## What you should do
Among the entries below, find the lines with the word "wrist" and copy them.

## Task data

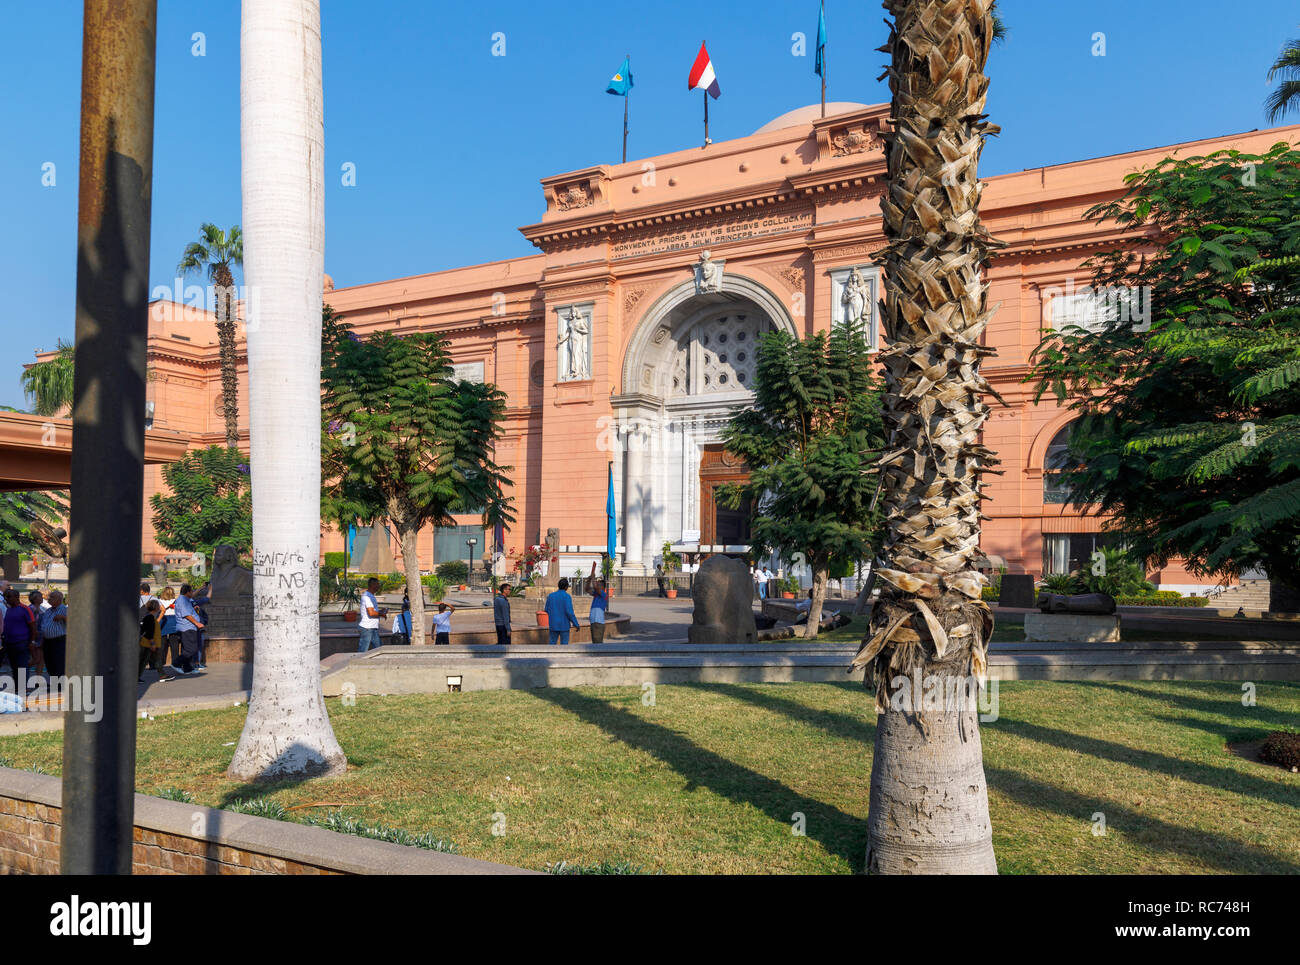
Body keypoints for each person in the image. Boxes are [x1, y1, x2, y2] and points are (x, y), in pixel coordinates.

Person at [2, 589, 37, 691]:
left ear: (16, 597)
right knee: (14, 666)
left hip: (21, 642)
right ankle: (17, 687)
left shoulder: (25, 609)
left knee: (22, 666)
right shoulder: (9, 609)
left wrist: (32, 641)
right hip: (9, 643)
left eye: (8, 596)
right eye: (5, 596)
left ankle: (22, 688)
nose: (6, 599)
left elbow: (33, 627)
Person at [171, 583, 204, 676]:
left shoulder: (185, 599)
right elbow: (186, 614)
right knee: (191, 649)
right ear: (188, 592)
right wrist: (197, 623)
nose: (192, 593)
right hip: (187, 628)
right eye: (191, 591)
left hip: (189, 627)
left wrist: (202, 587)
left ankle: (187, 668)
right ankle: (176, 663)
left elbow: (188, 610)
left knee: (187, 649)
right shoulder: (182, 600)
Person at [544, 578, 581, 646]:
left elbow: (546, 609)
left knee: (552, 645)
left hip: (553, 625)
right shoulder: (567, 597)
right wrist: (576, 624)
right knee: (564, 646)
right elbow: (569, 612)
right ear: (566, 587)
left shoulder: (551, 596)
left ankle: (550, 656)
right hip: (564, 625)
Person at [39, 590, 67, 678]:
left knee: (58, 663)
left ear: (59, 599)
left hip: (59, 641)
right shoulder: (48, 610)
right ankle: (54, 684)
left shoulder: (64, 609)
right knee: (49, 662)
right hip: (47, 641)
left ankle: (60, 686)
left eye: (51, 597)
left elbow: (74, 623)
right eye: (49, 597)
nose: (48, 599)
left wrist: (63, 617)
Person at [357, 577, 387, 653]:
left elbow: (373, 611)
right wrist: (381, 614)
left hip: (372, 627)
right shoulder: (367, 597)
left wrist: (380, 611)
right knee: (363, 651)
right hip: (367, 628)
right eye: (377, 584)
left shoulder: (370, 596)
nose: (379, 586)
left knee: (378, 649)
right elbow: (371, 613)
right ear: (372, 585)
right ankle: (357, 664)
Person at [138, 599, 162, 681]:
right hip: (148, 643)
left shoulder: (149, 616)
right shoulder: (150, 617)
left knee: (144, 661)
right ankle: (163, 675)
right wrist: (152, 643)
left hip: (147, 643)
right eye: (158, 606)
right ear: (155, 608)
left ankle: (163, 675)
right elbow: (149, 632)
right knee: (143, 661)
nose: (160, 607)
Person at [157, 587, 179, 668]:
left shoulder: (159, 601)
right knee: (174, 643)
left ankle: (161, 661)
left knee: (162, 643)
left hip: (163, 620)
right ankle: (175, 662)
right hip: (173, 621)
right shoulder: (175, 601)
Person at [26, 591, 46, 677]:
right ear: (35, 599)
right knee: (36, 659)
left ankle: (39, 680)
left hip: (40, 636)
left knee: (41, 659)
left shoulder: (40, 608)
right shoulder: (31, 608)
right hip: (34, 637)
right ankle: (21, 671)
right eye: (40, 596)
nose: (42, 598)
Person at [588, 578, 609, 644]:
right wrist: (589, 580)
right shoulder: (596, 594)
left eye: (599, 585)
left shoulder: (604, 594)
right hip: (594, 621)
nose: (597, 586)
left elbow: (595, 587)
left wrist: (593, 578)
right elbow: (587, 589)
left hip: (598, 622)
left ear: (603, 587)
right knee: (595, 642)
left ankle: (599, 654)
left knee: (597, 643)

## Solution below
left wrist: (32, 641)
right wrist: (197, 623)
left wrist: (202, 587)
right wrist: (576, 624)
left wrist: (63, 617)
right wrist: (381, 614)
left wrist: (380, 611)
right wrist: (152, 643)
right wrist: (589, 580)
left wrist: (593, 578)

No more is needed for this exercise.